Each character needed a canonical reference sheet. The weather images needed to use that reference as the identity source. Regenerating the reference should invalidate old approvals. Approval needed to bind to the actual image bytes and the prompt hash, not just a filename sitting around looking official.

That sounds like overkill for a cute weather app until you have looked at a grid of generated characters and realized the model is quietly improvising.

The funny thing is that the whole project still feels small.

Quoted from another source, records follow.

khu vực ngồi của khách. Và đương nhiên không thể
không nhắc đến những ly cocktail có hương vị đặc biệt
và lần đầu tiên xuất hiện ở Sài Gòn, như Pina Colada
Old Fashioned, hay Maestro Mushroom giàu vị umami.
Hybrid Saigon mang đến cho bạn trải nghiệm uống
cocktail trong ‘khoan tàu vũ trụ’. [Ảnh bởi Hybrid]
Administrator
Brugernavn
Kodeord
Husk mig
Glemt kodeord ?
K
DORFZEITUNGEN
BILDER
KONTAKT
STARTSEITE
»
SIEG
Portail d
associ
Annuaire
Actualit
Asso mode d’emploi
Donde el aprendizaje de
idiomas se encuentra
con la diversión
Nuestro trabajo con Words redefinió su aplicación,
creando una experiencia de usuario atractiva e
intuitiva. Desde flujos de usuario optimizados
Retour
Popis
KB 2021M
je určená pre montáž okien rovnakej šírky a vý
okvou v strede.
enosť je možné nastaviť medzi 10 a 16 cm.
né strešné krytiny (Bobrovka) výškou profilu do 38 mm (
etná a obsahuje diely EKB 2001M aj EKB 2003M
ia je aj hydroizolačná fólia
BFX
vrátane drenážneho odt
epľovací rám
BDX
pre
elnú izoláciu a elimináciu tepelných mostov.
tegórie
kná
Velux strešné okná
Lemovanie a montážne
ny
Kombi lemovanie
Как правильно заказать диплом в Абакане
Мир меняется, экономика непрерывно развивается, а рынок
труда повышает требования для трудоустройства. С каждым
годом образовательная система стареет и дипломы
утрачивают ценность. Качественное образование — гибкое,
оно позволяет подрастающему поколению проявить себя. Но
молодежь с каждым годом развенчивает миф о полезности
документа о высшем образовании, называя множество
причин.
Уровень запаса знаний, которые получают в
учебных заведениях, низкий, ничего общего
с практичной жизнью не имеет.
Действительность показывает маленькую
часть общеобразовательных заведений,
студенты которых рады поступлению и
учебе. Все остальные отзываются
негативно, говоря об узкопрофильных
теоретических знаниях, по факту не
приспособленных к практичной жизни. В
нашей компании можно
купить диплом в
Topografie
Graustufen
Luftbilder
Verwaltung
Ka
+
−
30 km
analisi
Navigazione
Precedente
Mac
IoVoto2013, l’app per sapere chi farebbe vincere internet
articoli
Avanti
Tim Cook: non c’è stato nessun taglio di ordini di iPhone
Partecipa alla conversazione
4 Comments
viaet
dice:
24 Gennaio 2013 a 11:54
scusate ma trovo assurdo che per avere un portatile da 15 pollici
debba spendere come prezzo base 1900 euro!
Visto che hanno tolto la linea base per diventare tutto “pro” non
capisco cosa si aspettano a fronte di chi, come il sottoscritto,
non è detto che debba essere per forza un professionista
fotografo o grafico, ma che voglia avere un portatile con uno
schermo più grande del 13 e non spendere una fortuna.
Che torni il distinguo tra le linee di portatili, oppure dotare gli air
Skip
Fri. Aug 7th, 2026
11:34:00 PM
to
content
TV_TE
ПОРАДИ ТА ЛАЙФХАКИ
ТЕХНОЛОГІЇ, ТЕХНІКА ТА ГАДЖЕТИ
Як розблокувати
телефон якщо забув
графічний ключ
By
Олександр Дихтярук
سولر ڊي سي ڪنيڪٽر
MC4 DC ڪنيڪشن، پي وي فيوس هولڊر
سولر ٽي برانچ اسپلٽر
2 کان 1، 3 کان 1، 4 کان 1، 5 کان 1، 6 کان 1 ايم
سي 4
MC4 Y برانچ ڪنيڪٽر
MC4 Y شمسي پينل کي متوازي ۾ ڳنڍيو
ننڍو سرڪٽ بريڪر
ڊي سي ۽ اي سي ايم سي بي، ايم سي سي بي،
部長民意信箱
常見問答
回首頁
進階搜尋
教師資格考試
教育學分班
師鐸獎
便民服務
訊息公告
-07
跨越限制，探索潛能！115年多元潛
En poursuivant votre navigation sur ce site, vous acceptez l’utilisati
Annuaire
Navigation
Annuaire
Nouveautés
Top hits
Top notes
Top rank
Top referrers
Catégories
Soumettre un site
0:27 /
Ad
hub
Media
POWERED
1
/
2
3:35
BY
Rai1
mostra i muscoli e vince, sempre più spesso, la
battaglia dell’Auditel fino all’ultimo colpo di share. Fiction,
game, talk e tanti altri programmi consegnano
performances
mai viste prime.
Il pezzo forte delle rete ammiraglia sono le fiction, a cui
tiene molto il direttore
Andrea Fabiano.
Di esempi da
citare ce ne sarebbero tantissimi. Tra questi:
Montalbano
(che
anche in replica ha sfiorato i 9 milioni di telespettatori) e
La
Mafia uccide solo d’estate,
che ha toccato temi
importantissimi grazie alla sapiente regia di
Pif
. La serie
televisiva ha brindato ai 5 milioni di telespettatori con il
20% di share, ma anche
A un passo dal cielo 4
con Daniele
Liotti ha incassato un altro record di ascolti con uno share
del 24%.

It is a weather app for a tiny e-ink screen. It tells my kids what kind of clothes the day wants. It has dragons and robots and little weather scenes. There is no grand platform hiding underneath it.

But the path from idea to working thing felt newly available.

I did not need to hire an illustrator for a full production set before proving the concept. I did not need to manually wire every asset by hand through a deployment UI. I did not need to accept whatever the first model output gave me. I could generate, critique, tighten, regenerate, and let agents turn that loop into something repeatable.

That is the part I keep coming back to.

There is still so much room to build.

Not because AI magically finishes products. It does not. The model gives you an output, and then you still have to have taste. You still have to notice what is wrong. You still have to decide what matters. You still have to turn a spark into a system.

But the distance between "wouldn't it be cool if..." and "I can try that this weekend" is collapsing.

That is a big deal.

Cool things are still just a spark of imagination away. Now the spark has better tools.